Опубликовано в журнале Иностранная литература, номер 12, 2001
ДОРОГОЙ ЧИТАТЕЛЬ!
Обращаться к Вам с вопросами о нашем журнале уже вошло за последние годы в традицию. Мы продолжаем диалог с заинтересованной аудиторией и публикуем в этом номере практически ту же анкету, которая появилась на этих страницах ровно два года назад. Надеемся на ваш активный отклик.
-
С какого года Вы читаете «ИЛ»?
-
Какие публикации двух последних лет (2000*2001 гг.) Вы считаете наиболее удачными?
-
Назовите наши наименее удачные публикации.
-
Считаете ли Вы, что за последние годы журнал стал: лучше, хуже, содержательнее, скучнее…
(Подчеркните нужное или, по возможности, дайте свое определение. Прокомментируйте Ваше мнение.)
-
Произведения каких зарубежных авторов Вы хотели бы видеть в выпускаемой издательством «Иностранка» серии «Иллюминатор» (Библиотека журнала «Иностранная литература»)
-
И немного о себе: возраст, пол, образование, профессия и все, что сочтете важным и интересным.
Заполненную анкету нужно вырезать и отправить в редакцию; если же Вы, например, читаете журнал в библиотеке, мы охотно примем Ваши ответы и без анкетного бланка.
Благодарим Вас за участие в анкете.
Среди тех, кто пришлет ответы на анкету, мы разыграем 20 книг из серии «Иллюминатор» (Библиотека журнала «Иностранная литература»)
А 5 бесплатных подписок на 2003 год мы разыграем среди тех читателей, кто правильно укажет имена восемнадцати соавторов публикуемого на следующей странице текста.

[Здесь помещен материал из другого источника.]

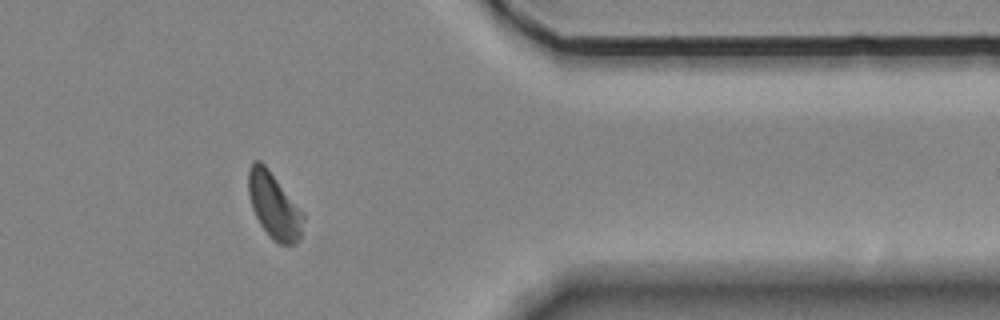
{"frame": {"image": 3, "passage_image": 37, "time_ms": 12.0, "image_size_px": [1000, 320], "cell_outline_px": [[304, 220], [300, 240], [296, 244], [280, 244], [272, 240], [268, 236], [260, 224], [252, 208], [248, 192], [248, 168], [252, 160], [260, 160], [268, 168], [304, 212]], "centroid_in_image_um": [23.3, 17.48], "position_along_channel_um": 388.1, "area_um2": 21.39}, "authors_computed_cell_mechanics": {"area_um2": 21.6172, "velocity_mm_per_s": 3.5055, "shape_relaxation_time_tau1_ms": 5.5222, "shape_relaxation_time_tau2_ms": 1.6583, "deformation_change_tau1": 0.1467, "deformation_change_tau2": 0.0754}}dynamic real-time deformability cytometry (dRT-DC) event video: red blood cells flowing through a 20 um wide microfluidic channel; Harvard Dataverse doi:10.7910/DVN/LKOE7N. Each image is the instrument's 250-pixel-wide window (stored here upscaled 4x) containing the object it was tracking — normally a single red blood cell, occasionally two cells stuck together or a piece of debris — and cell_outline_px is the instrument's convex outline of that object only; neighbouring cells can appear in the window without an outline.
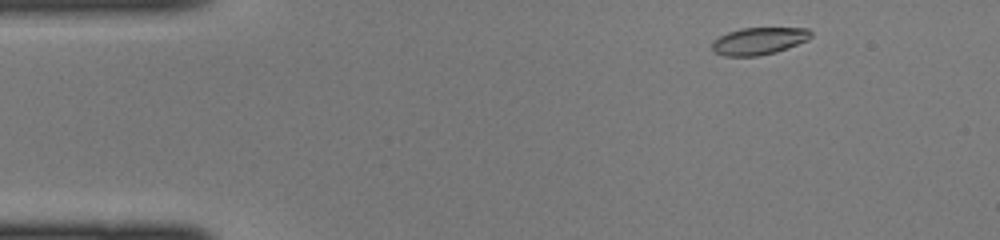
{"species": "common noctule bat (a hibernating species)", "species_latin": "Nyctalus noctula", "temperature_condition": "cold", "stored_images_in_passage": 41, "camera_frame_rate_fps": 3000, "um_per_image_px": 0.085, "animal": {"sex": "female", "body_mass_g": 22.0, "forearm_length_mm": 56.7}, "frame": {"image": 1, "passage_image": 2, "time_ms": 0.333, "image_size_px": [1000, 240], "cell_outline_px": [[812, 36], [808, 40], [788, 48], [776, 52], [756, 56], [724, 56], [716, 52], [712, 48], [712, 40], [728, 32], [740, 28], [808, 28], [812, 32]], "centroid_in_image_um": [64.52, 3.48], "position_along_channel_um": 20.5, "area_um2": 15.72}}
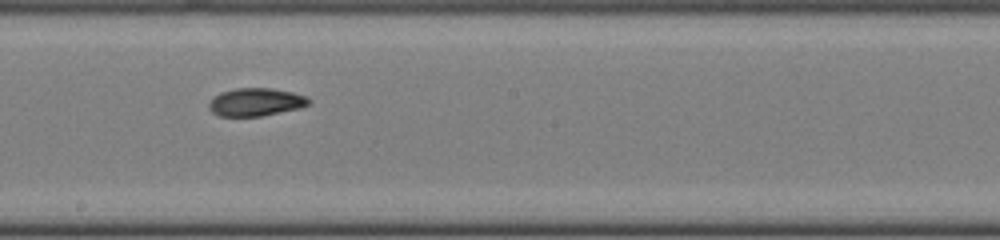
{"frame": {"image": 2, "passage_image": 21, "time_ms": 6.667, "image_size_px": [1000, 240], "cell_outline_px": [[312, 100], [308, 104], [300, 108], [260, 116], [216, 116], [208, 108], [208, 100], [220, 92], [236, 88], [272, 88], [292, 92], [308, 96]], "centroid_in_image_um": [21.71, 8.67], "position_along_channel_um": 226.5, "area_um2": 16.47}}
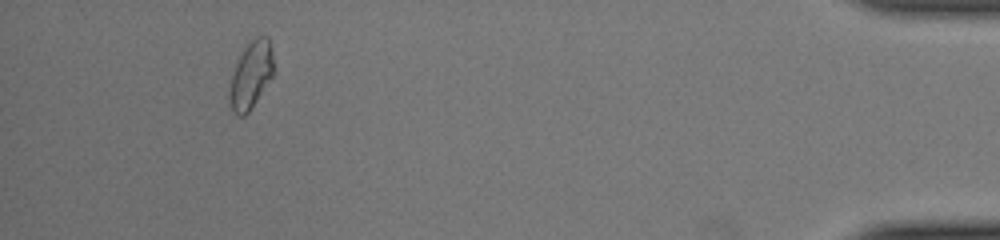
{"frame": {"image": 3, "passage_image": 38, "time_ms": 12.333, "image_size_px": [1000, 240], "cell_outline_px": [[272, 76], [248, 112], [244, 116], [240, 116], [232, 112], [228, 104], [228, 88], [232, 72], [244, 48], [256, 36], [268, 36], [272, 48]], "centroid_in_image_um": [21.28, 6.4], "position_along_channel_um": 413.9, "area_um2": 17.17}}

В конкурсе участвуют письма, отправленные до 1 марта 2002 года.
НАЧНЕМ…
Текст для внимательных читателей «ИЛ»
Эта книга — прежде всего история человека, большая часть жизни которого прошла в Западной Европе второй половины ХХ столетия.
На рассвете, когда низкие берега были обнажены отливом, я просыпался под гомон чаек.

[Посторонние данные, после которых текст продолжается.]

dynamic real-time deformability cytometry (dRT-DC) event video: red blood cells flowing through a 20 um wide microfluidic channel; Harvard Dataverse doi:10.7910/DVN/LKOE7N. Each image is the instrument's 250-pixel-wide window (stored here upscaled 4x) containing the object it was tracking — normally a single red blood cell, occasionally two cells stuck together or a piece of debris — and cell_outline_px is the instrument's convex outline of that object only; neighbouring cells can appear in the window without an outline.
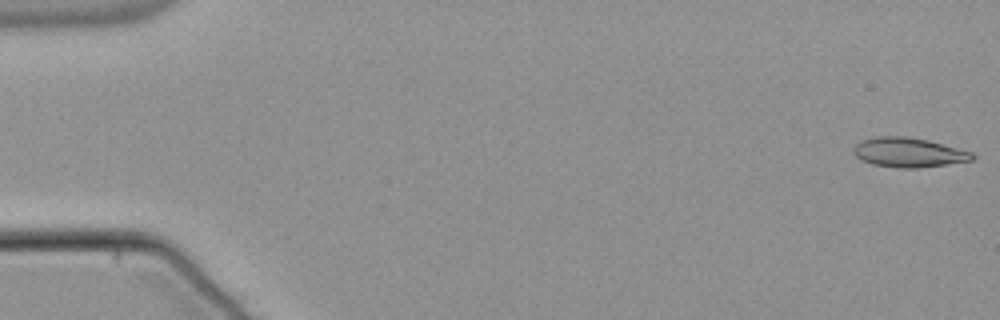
{"species": "common noctule bat (a hibernating species)", "species_latin": "Nyctalus noctula", "temperature_condition": "warm", "stored_images_in_passage": 54, "camera_frame_rate_fps": 3000, "um_per_image_px": 0.085, "animal": {"sex": "male", "body_mass_g": 21.5, "forearm_length_mm": 52.0}, "frame": {"image": 1, "passage_image": 1, "time_ms": 0.0, "image_size_px": [1000, 320], "cell_outline_px": [[976, 156], [972, 160], [916, 168], [896, 168], [872, 164], [860, 160], [852, 152], [852, 148], [860, 140], [876, 136], [904, 136], [928, 140], [972, 152]], "centroid_in_image_um": [77.16, 12.95], "position_along_channel_um": 7.8, "area_um2": 20.46}}
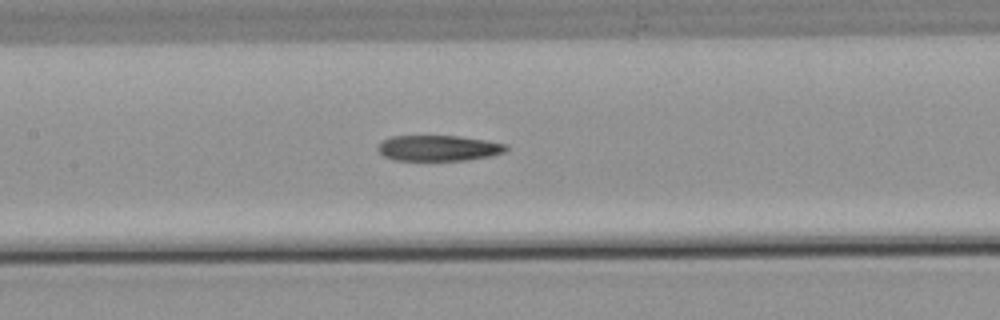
{"frame": {"image": 2, "passage_image": 26, "time_ms": 8.333, "image_size_px": [1000, 320], "cell_outline_px": [[508, 148], [504, 152], [492, 156], [464, 160], [392, 160], [384, 156], [376, 148], [384, 140], [392, 136], [460, 136], [508, 144]], "centroid_in_image_um": [37.29, 12.59], "position_along_channel_um": 170.1, "area_um2": 19.13}}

Великий Парацельс где-то писал о боли, которая присуща абсолютному покою: человека долгое время принуждали неподвижно лежать в мягкой постели.

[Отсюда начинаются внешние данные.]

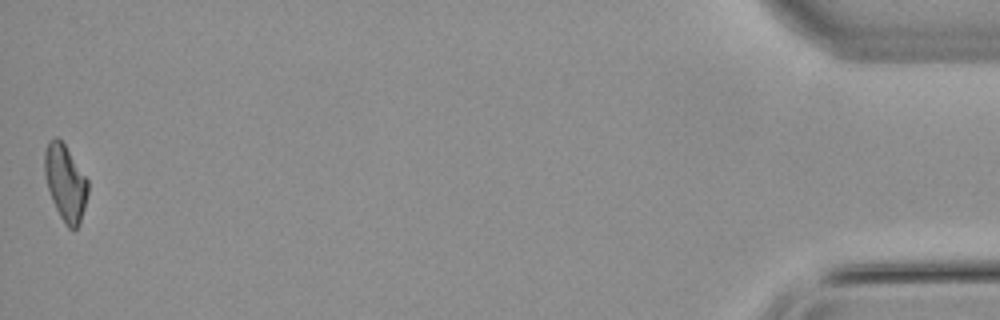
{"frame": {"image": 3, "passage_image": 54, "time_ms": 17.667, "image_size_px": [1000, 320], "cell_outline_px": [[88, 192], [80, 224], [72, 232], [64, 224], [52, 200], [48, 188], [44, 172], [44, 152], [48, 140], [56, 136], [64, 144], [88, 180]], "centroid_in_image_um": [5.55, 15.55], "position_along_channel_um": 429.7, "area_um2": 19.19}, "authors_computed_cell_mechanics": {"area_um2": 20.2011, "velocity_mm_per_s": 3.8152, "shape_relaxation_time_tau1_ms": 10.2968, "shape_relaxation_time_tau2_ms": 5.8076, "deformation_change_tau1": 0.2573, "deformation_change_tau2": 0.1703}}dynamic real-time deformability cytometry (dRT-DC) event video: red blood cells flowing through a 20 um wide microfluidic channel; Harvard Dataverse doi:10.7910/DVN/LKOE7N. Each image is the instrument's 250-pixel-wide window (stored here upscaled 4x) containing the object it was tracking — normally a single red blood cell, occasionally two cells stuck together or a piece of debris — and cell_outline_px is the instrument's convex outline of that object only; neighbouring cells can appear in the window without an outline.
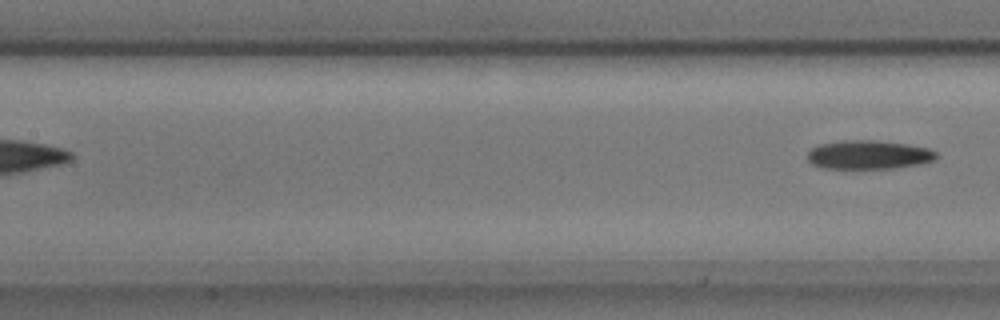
{"species": "common noctule bat (a hibernating species)", "species_latin": "Nyctalus noctula", "temperature_condition": "cold", "stored_images_in_passage": 5, "segment_of_instrument_passage": [2, 2], "camera_frame_rate_fps": 3000, "um_per_image_px": 0.085, "animal": {"sex": "male", "body_mass_g": 17.9, "forearm_length_mm": 54.2}, "frame": {"image": 1, "passage_image": 5, "time_ms": 1.333, "image_size_px": [1000, 320], "cell_outline_px": [[940, 156], [936, 160], [920, 164], [896, 168], [820, 168], [812, 164], [808, 160], [808, 152], [812, 148], [820, 144], [840, 140], [876, 140], [908, 144], [928, 148], [936, 152]], "centroid_in_image_um": [73.87, 13.15], "position_along_channel_um": 133.5, "area_um2": 21.85}}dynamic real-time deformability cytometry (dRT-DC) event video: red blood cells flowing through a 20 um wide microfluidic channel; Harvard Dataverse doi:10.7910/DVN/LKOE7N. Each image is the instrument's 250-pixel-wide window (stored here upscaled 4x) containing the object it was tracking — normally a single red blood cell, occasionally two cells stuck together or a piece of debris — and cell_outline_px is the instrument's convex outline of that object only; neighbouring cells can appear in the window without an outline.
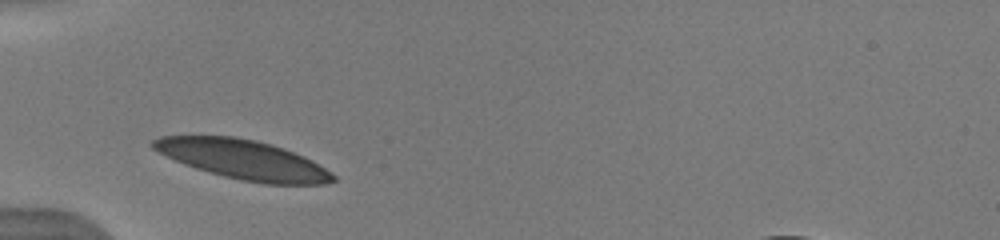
{"species": "human", "species_latin": "Homo sapiens", "temperature_condition": "warm", "stored_images_in_passage": 3, "camera_frame_rate_fps": 3000, "um_per_image_px": 0.085, "donor": {"sex": "male"}, "frame": {"image": 1, "passage_image": 1, "time_ms": 0.0, "image_size_px": [1000, 240], "cell_outline_px": [[336, 180], [324, 184], [264, 184], [224, 176], [196, 168], [184, 164], [152, 148], [148, 144], [152, 140], [160, 136], [236, 136], [256, 140], [272, 144], [284, 148], [304, 156], [312, 160], [332, 172], [336, 176]], "centroid_in_image_um": [20.7, 13.55], "position_along_channel_um": 64.3, "area_um2": 41.15}}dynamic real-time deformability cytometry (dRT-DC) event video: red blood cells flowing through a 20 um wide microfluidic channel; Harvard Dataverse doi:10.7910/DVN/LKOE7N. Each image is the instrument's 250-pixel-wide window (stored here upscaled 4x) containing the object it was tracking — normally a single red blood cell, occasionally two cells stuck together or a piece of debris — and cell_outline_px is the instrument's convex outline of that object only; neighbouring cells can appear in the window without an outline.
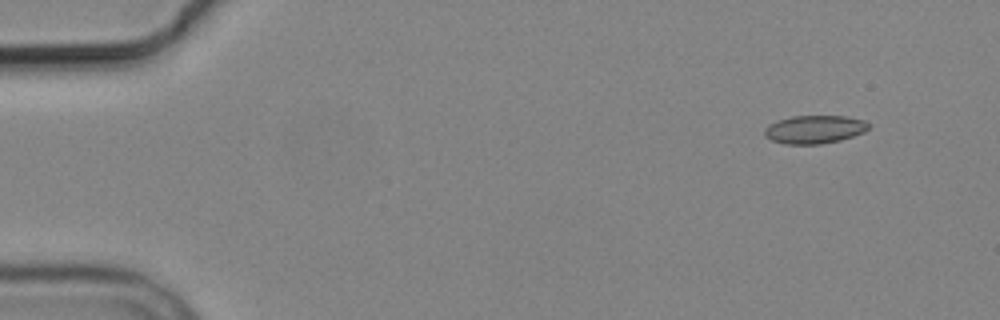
{"species": "common noctule bat (a hibernating species)", "species_latin": "Nyctalus noctula", "temperature_condition": "cold", "stored_images_in_passage": 5, "camera_frame_rate_fps": 3000, "um_per_image_px": 0.085, "animal": {"sex": "male", "body_mass_g": 19.2, "forearm_length_mm": 51.8}, "frame": {"image": 1, "passage_image": 2, "time_ms": 1.333, "image_size_px": [1000, 320], "cell_outline_px": [[872, 124], [864, 132], [840, 140], [820, 144], [784, 144], [772, 140], [764, 136], [764, 128], [768, 124], [776, 120], [792, 116], [844, 116], [864, 120]], "centroid_in_image_um": [69.21, 10.99], "position_along_channel_um": 15.8, "area_um2": 17.22}}
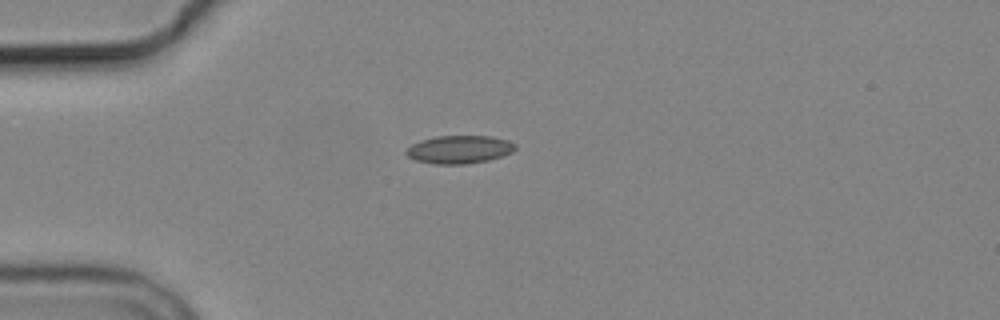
{"frame": {"image": 2, "passage_image": 5, "time_ms": 4.667, "image_size_px": [1000, 320], "cell_outline_px": [[516, 148], [512, 152], [488, 160], [464, 164], [432, 164], [416, 160], [408, 156], [404, 152], [412, 144], [420, 140], [436, 136], [492, 136], [508, 140], [516, 144]], "centroid_in_image_um": [39.03, 12.7], "position_along_channel_um": 46.0, "area_um2": 17.8}}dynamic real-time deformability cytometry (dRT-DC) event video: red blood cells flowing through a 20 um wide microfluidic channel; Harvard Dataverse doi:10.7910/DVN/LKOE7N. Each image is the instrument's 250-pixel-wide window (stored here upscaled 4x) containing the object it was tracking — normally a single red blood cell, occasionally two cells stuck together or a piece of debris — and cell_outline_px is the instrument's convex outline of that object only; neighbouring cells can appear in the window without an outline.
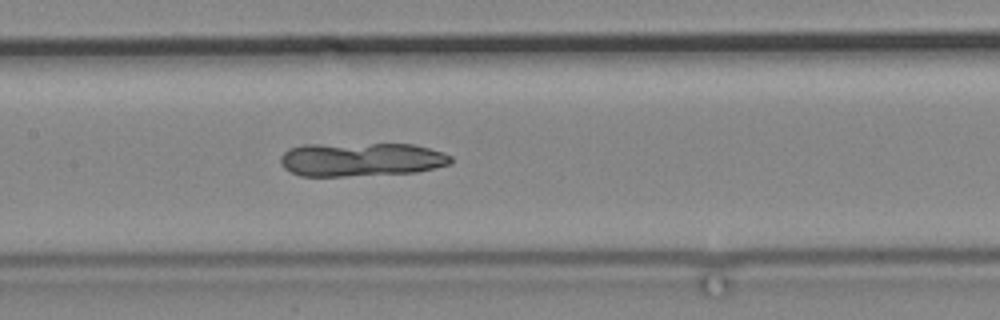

Третью неделю я смотрел на этот город: он лежал передо мной как на ладони — и словно на другой планете.
Фасад, признаться, портит всю улицу.
Возможно, и в Риме существует какое-нибудь место, столь же привлекательное для людей определенного склада, как Сен-Сюльпис в Париже, но в Риме я никогда не бывал.
Опять хлопает оконная ставня.
Рядом со мной, против камина — телефон.
В полдень поступает очередная партия енотов; Клод отвозит их на задний двор и ликвидирует при помощи монтировки.
Я, подменяя себя самого собой самим, неизменно, из года в год при этом присутствовал.
Мистер Зельц знал, что Вилли не жилец на этом свете.
Я умер в семь часов утра.
Сверкнула вспышка, и на стену упала тень повешенного.
Я * мертвый, я * труп на дне колодца.
Когда лягушки выходят из-под земли и отправляются на поиски стоячих вод * это знак, что зима уж обессилела.
В узорах на окружающих меня неживых, неподвижных предметах мне вечно чудятся человеческие лица: они медленно проступают, формируются, постепенно обретают четкие очертания, затем на краткий миг застывают, а потом начинают пристально смотреть на меня и корчить рожи.
Пусть наша история и потерпит крушение на разбегающихся рельсах Non Sequitur, Лимитед, что тут поделаешь; но вы все-таки займите место в экскурсионном автобусе «Raison d’etre».
Она почти бежит.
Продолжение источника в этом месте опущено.